Go through the entries and transcribe each one exactly, dropping the pictures.

# Dataset entries
[Start of section]

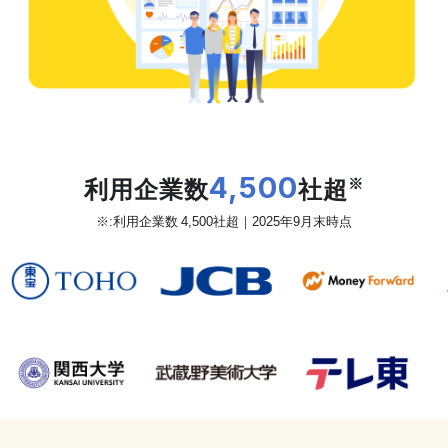
だから、カオナビは
利用企業数
4,500
社超
※
※:利用企業数 4,500社超｜2025年9月末時点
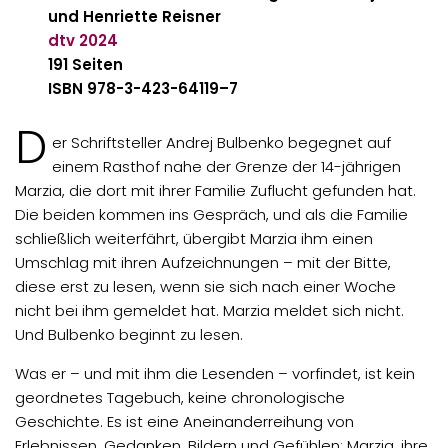
und Henriette Reisner
dtv
2024
191
Seiten
ISBN 978-3-423-64119–7
D
er Schriftsteller Andrej Bulbenko begegnet auf
einem Rasthof nahe der Grenze der 14-jährigen
Marzia, die dort mit ihrer Familie Zuflucht gefunden hat.
Die beiden kommen ins Gespräch, und als die Familie
schließlich weiterfährt, übergibt Marzia ihm einen
Umschlag mit ihren Aufzeichnungen – mit der Bitte,
diese erst zu lesen, wenn sie sich nach einer Woche
nicht bei ihm gemeldet hat. Marzia meldet sich nicht.
Und Bulbenko beginnt zu lesen.
Was er – und mit ihm die Lesenden – vorfindet, ist kein
geordnetes Tagebuch, keine chronologische
Geschichte. Es ist eine Aneinanderreihung von
Erlebnissen, Gedanken, Bildern und Gefühlen: Marzia, ihre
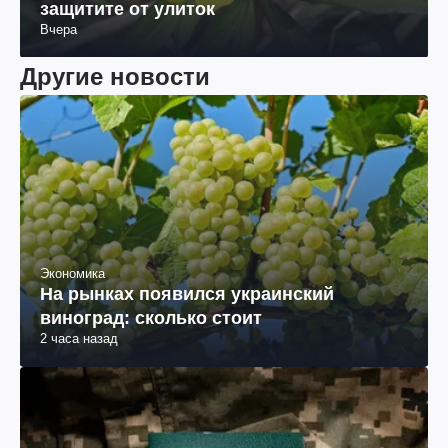
защитите от улиток
Вчера
Другие новости
Экономика
На рынках появился украинский
виноград: сколько стоит
2 часа назад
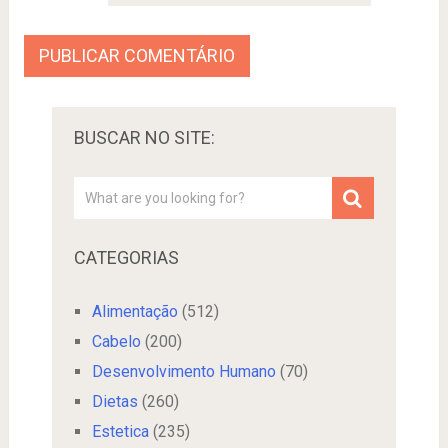
BUSCAR NO SITE:
CATEGORIAS
Alimentação
(512)
Cabelo
(200)
Desenvolvimento Humano
(70)
Dietas
(260)
Estetica
(235)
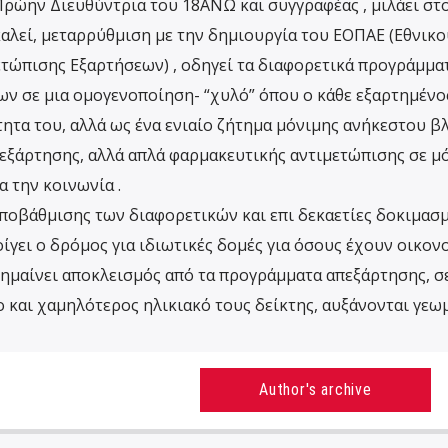
Πρώην Διευθύντρια του 18ΑΝΩ και συγγραφέας , μιλάει στο
καλεί, μεταρρύθμιση με την δημιουργία του ΕΟΠΑΕ (Εθνικο
ώπισης Εξαρτήσεων) , οδηγεί τα διαφορετικά προγράμματ
των σε μια ομογενοποίηση- “χυλό” όπου ο κάθε εξαρτημένο
ητα του, αλλά ως ένα ενιαίο ζήτημα μόνιμης ανήκεστου βλ
εξάρτησης, αλλά απλά φαρμακευτικής αντιμετώπισης σε μ
α την κοινωνία .
 υποβάθμισης των διαφορετικών και επι δεκαετίες δοκιμασ
γει ο δρόμος για ιδιωτικές δομές για όσους έχουν οικον
σημαίνει αποκλεισμός από τα προγράμματα απεξάρτησης, σε
ο και χαμηλότερος ηλικιακό τους δείκτης, αυξάνονται γεωμ
Author's archive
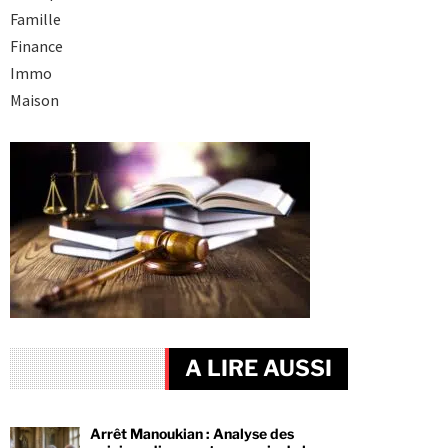
Famille
Finance
Immo
Maison
A LIRE AUSSI
Arrêt Manoukian : Analyse des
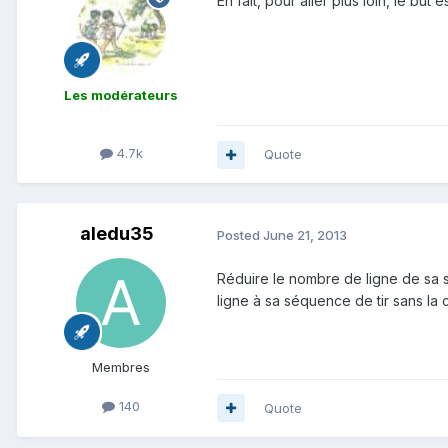
En fait, pour aller plus loin, le but
Les modérateurs
4.7k
Quote
aledu35
Posted
June 21, 2013
Réduire le nombre de ligne de sa
ligne à sa séquence de tir sans la 
Membres
140
Quote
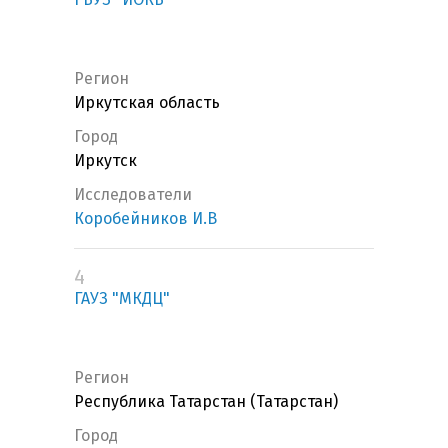
Регион
Иркутская область
Город
Иркутск
Исследователи
Коробейников И.В
4
ГАУЗ "МКДЦ"
Регион
Республика Татарстан (Татарстан)
Город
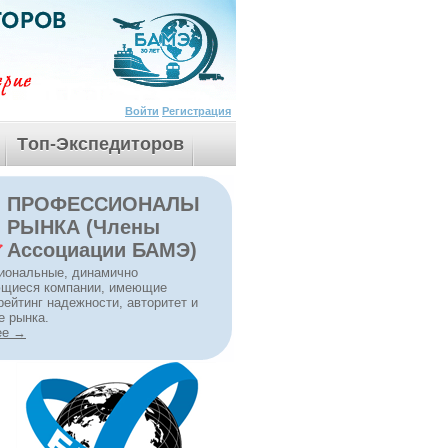
Войти
Регистрация
Tоп-Экспедиторов
ПРОФЕССИОНАЛЫ
РЫНКА (Члены
Ассоциации БАМЭ)
иональные, динамично
ющиеся компании, имеющие
рейтинг надежности, авторитет и
е рынка.
ее →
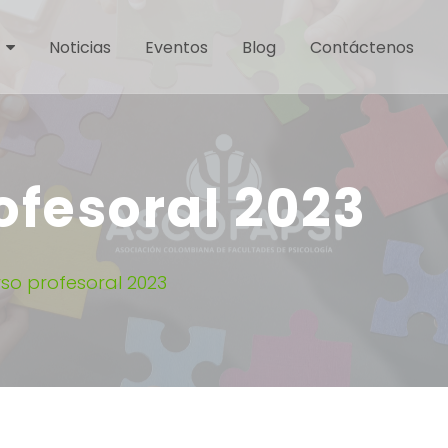
Noticias
Eventos
Blog
Contáctenos
ofesoral 2023
so profesoral 2023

[End of section]

# Solution to the exercise
だから、カオナビは
利用企業数
4,500
社超
※
※:利用企業数 4,500社超｜2025年9月末時点
und Henriette Reisner
dtv
2024
191
Seiten
ISBN 978-3-423-64119–7
D
er Schriftsteller Andrej Bulbenko begegnet auf
einem Rasthof nahe der Grenze der 14-jährigen
Marzia, die dort mit ihrer Familie Zuflucht gefunden hat.
Die beiden kommen ins Gespräch, und als die Familie
schließlich weiterfährt, übergibt Marzia ihm einen
Umschlag mit ihren Aufzeichnungen – mit der Bitte,
diese erst zu lesen, wenn sie sich nach einer Woche
nicht bei ihm gemeldet hat. Marzia meldet sich nicht.
Und Bulbenko beginnt zu lesen.
Was er – und mit ihm die Lesenden – vorfindet, ist kein
geordnetes Tagebuch, keine chronologische
Geschichte. Es ist eine Aneinanderreihung von
Erlebnissen, Gedanken, Bildern und Gefühlen: Marzia, ihre
защитите от улиток
Вчера
Другие новости
Экономика
На рынках появился украинский
виноград: сколько стоит
2 часа назад
BUSCAR NO SITE:
CATEGORIAS
Alimentação
(512)
Cabelo
(200)
Desenvolvimento Humano
(70)
Dietas
(260)
Estetica
(235)
Πρώην Διευθύντρια του 18ΑΝΩ και συγγραφέας , μιλάει στο
καλεί, μεταρρύθμιση με την δημιουργία του ΕΟΠΑΕ (Εθνικο
ώπισης Εξαρτήσεων) , οδηγεί τα διαφορετικά προγράμματ
των σε μια ομογενοποίηση- “χυλό” όπου ο κάθε εξαρτημένο
ητα του, αλλά ως ένα ενιαίο ζήτημα μόνιμης ανήκεστου βλ
εξάρτησης, αλλά απλά φαρμακευτικής αντιμετώπισης σε μ
α την κοινωνία .
 υποβάθμισης των διαφορετικών και επι δεκαετίες δοκιμασ
γει ο δρόμος για ιδιωτικές δομές για όσους έχουν οικον
σημαίνει αποκλεισμός από τα προγράμματα απεξάρτησης, σε
ο και χαμηλότερος ηλικιακό τους δείκτης, αυξάνονται γεωμ
Author's archive
Famille
Finance
Immo
Maison
A LIRE AUSSI
Arrêt Manoukian : Analyse des
En fait, pour aller plus loin, le but
Les modérateurs
4.7k
Quote
aledu35
Posted
June 21, 2013
Réduire le nombre de ligne de sa
ligne à sa séquence de tir sans la 
Membres
140
Quote
Регион
Иркутская область
Город
Иркутск
Исследователи
Коробейников И.В
4
ГАУЗ "МКДЦ"
Регион
Республика Татарстан (Татарстан)
Город
Войти
Регистрация
Tоп-Экспедиторов
ПРОФЕССИОНАЛЫ
РЫНКА (Члены
Ассоциации БАМЭ)
иональные, динамично
ющиеся компании, имеющие
рейтинг надежности, авторитет и
е рынка.
ее →
Noticias
Eventos
Blog
Contáctenos
ofesoral 2023
so profesoral 2023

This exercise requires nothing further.